Acute brain injury is associated with high morbidity and mortality, and represents a burden to the health care system due to its high cost in management, rehabilitation, and investment in long term supportive care. The main goal of neuro-critical care is the application of neuroprotective strategies that limit secondary tissue damage and improve functional outcomes in the acutely injured brain, including those during the immediate post-operative period. Current strategies to improve neuroprotection mainly include new recommendations in already stablished therapies, but there are also new innovative options still in research. Some available strategies to discuss include:

-Early reperfusion therapy in ischemic stroke which include administration of intravenous thrombolytic agents, intra-arterial thrombolysis, mechanical thromboembolectomy, enhanced oxygen delivery, hemodilution and systemic central hemodynamic augmentation therapy. The innovative approach herein involves selectively treating patients who have a mismatch between brain tissue that is hypoperfused on neuroimaging but deemed salvageable and tissue that has or is predicted to infarct to increase favorable outcomes; and expanding reperfusion strategies to patients with ischemic stroke symptom onset of > 4.5 hours or those for whom systemic intravenous thrombolysis is contraindicated.

-Preventing or minimizing secondary brain insults with early removal of large intracranial hematomas and decompressive craniectomy in patient with raised intracranial pressure (ICP).

- Active monitoring of cerebrovascular autoregulation with ICP monitors, transcranial Doppler, brain tissue oxygenation and near-infrared spectroscopy.

- Therapeutic hypothermia which may mitigate ischemia–reperfusion injury and reduce brain edema in different setting; however benefits and adverse effects need to be analyzed in specific clinical context.
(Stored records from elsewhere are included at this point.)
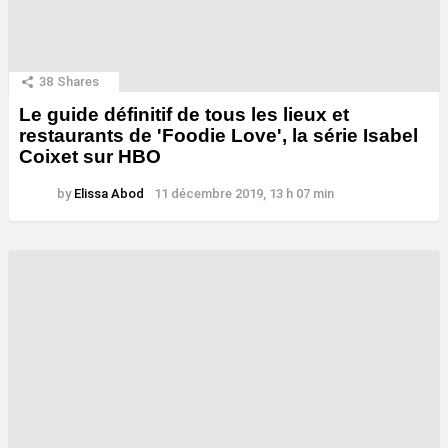
38
Shares
Le guide définitif de tous les lieux et
restaurants de 'Foodie Love', la série Isabel
Coixet sur HBO
by
Elissa Abod
11 décembre 2019, 13 h 07 min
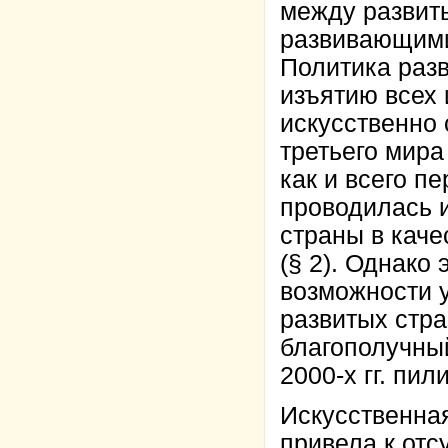
между развит
развивающими
Политика разв
изъятию всех 
искусственно
третьего мира
как и всего п
проводилась и
страны в каче
(§ 2). Однако
возможности у
развитых стра
благополучны
2000-х гг. пил
Искусственная
привела к отс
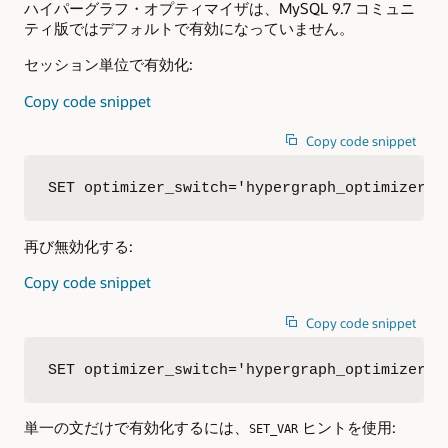
ハイパーグラフ・オプティマイザは、MySQL 9.7 コミュニ
ティ版ではデフォルトで有効になっていません。
セッション単位で有効化:
Copy code snippet
Copy code snippet
SET optimizer_switch='hypergraph_optimizer=o
再び無効化する:
Copy code snippet
Copy code snippet
SET optimizer_switch='hypergraph_optimizer=o
単一の文だけで有効化するには、
ヒントを使用:
SET_VAR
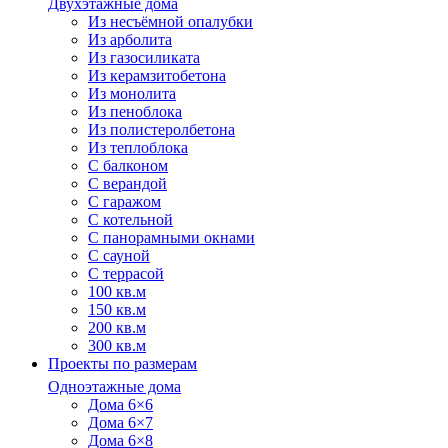
Двухэтажные дома
Из несъёмной опалубки
Из арболита
Из газосиликата
Из керамзитобетона
Из монолита
Из пеноблока
Из полистеролбетона
Из теплоблока
С балконом
С верандой
С гаражом
С котельной
С панорамными окнами
С сауной
С террасой
100 кв.м
150 кв.м
200 кв.м
300 кв.м
Проекты по размерам
Одноэтажные дома
Дома 6×6
Дома 6×7
Дома 6×8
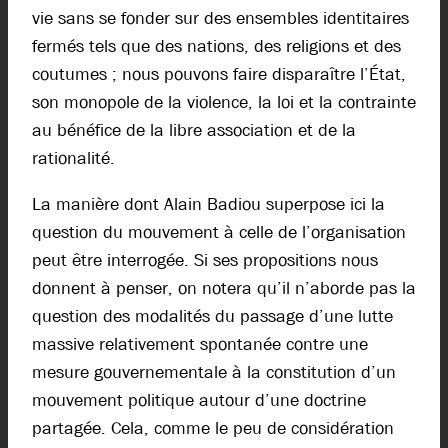
vie sans se fonder sur des ensembles identitaires
fermés tels que des nations, des religions et des
coutumes ; nous pouvons faire disparaître l’État,
son monopole de la violence, la loi et la contrainte
au bénéfice de la libre association et de la
rationalité.
La manière dont Alain Badiou superpose ici la
question du mouvement à celle de l’organisation
peut être interrogée. Si ses propositions nous
donnent à penser, on notera qu’il n’aborde pas la
question des modalités du passage d’une lutte
massive relativement spontanée contre une
mesure gouvernementale à la constitution d’un
mouvement politique autour d’une doctrine
partagée. Cela, comme le peu de considération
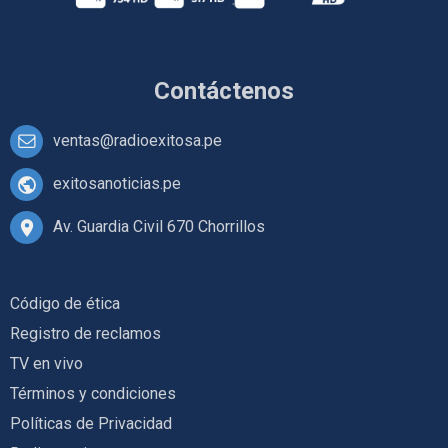
Contáctenos
ventas@radioexitosa.pe
exitosanoticias.pe
Av. Guardia Civil 670 Chorrillos
Código de ética
Registro de reclamos
TV en vivo
Términos y condiciones
Políticas de Privacidad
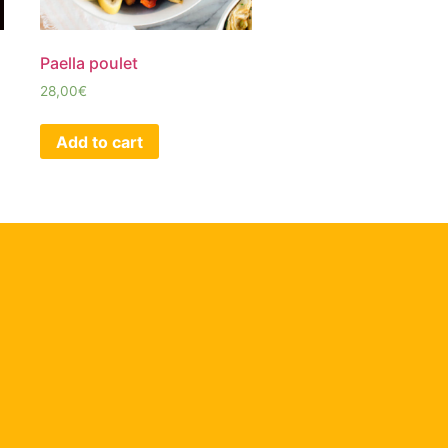
Paella poulet
28,00
€
Add to cart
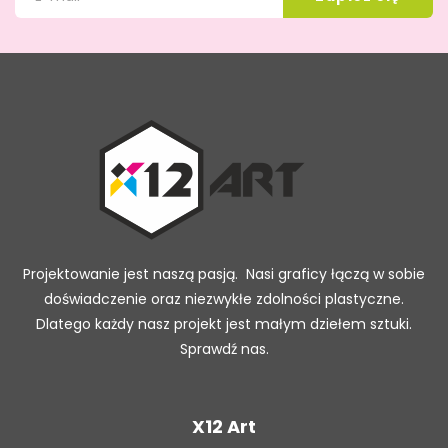
Projektowanie jest naszą pasją. Nasi graficy łączą w sobie
doświadczenie oraz niezwykłe zdolności plastyczne.
Dlatego każdy nasz projekt jest małym dziełem sztuki.
Sprawdź nas.
X12 Art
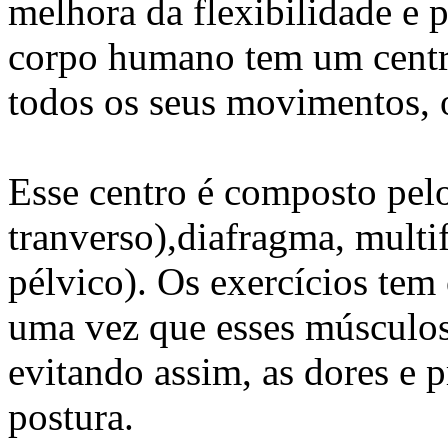
melhora da flexibilidade e 
corpo humano tem um centro
todos os seus movimentos, o
Esse centro é composto pel
tranverso),diafragma, multif
pélvico). Os exercícios tem 
uma vez que esses músculos 
evitando assim, as dores e
postura.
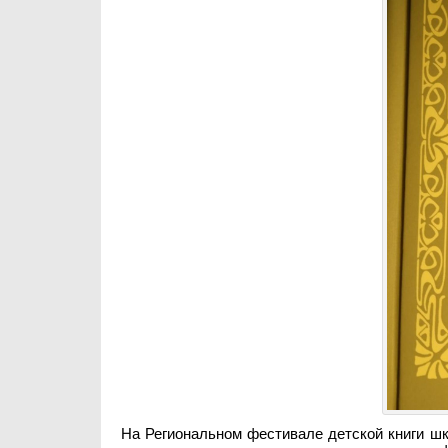
На Региональном фестивале детской книги шк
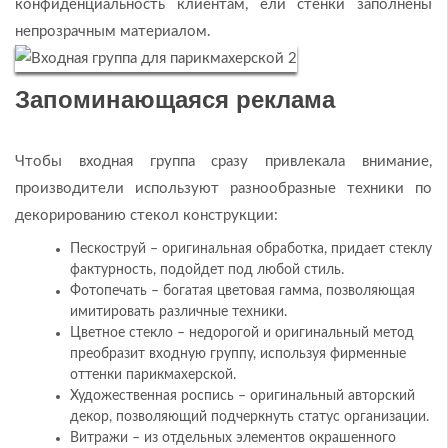
конфиденциальность клиентам, ели стенки заполнены
непрозрачным материалом.
Запоминающаяся реклама
Чтобы входная группа сразу привлекала внимание,
производители используют разнообразные техники по
декорированию стекол конструкции:
Пескоструй – оригинальная обработка, придает стеклу
фактурность, подойдет под любой стиль.
Фотопечать – богатая цветовая гамма, позволяющая
имитировать различные техники.
Цветное стекло – недорогой и оригинальный метод
преобразит входную группу, используя фирменные
оттенки парикмахерской.
Художественная роспись – оригинальный авторский
декор, позволяющий подчеркнуть статус организации.
Витражи – из отдельных элементов окрашенного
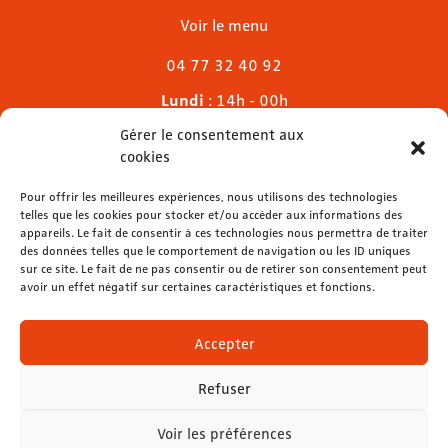
Voir le menu
04 77 32 40 92
Lundi
: 14h - 00h
Mardi & mercredi
: 11h - 00h30
Gérer le consentement aux
Jeudi
: 11h - 1h
cookies
Vendredi & samedi
: 11h - 1h30
Dimanche
Pour offrir les meilleures expériences, nous utilisons des technologies
: 11h - 00h
telles que les cookies pour stocker et/ou accéder aux informations des
appareils. Le fait de consentir à ces technologies nous permettra de traiter
des données telles que le comportement de navigation ou les ID uniques
sur ce site. Le fait de ne pas consentir ou de retirer son consentement peut
avoir un effet négatif sur certaines caractéristiques et fonctions.
contact@lemelies.com
04 77 32 32 01
Accepter
Refuser
Voir les préférences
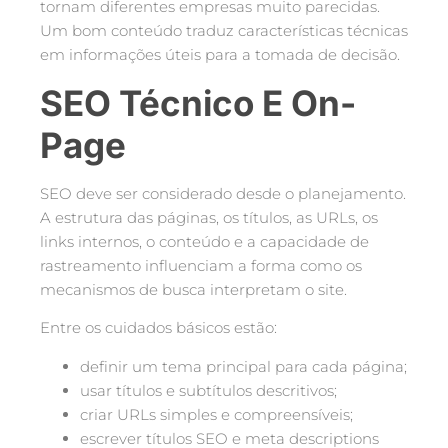
tornam diferentes empresas muito parecidas.
Um bom conteúdo traduz características técnicas
em informações úteis para a tomada de decisão.
SEO Técnico E On-
Page
SEO deve ser considerado desde o planejamento.
A estrutura das páginas, os títulos, as URLs, os
links internos, o conteúdo e a capacidade de
rastreamento influenciam a forma como os
mecanismos de busca interpretam o site.
Entre os cuidados básicos estão:
definir um tema principal para cada página;
usar títulos e subtítulos descritivos;
criar URLs simples e compreensíveis;
escrever títulos SEO e meta descriptions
- Use of infusion of mesenchymal stromal cells (MSCs) in the injured brain may improve structural and functional outcomes. Current work is in progress to evaluate in vivo potency, application in clinical environment, and safety.

- Volatile anesthetic agents may have neuroprotective properties. Pretreatment with isoflurane may improve long-term neurological outcomes after experimental hypoxic/ischemic bran injury or focal brain ischemia but it still needs to be translated into clinical studies.

-Use of alternative sources of energy for the brain: Sodium lactate infusion (present in hypertonic solutions) and Acetyl-L-carnitine have been shown to be neuroprotective in several brain injury models, both in vitro and in vivo.

- Even hyperoxia has been associated with increased mortality in patients with various acute neurological disease processes; it can increase PbtO2, restore mitochondrial redox potential, decrease ICP, restore aerobic metabolism and improve pressure autoregulation probably at a narrow effective dose. Hyperbaric oxygen has been shown to reduce infarct volume, blood–brain barrier disruption, edema and neurologic deficits in animal models.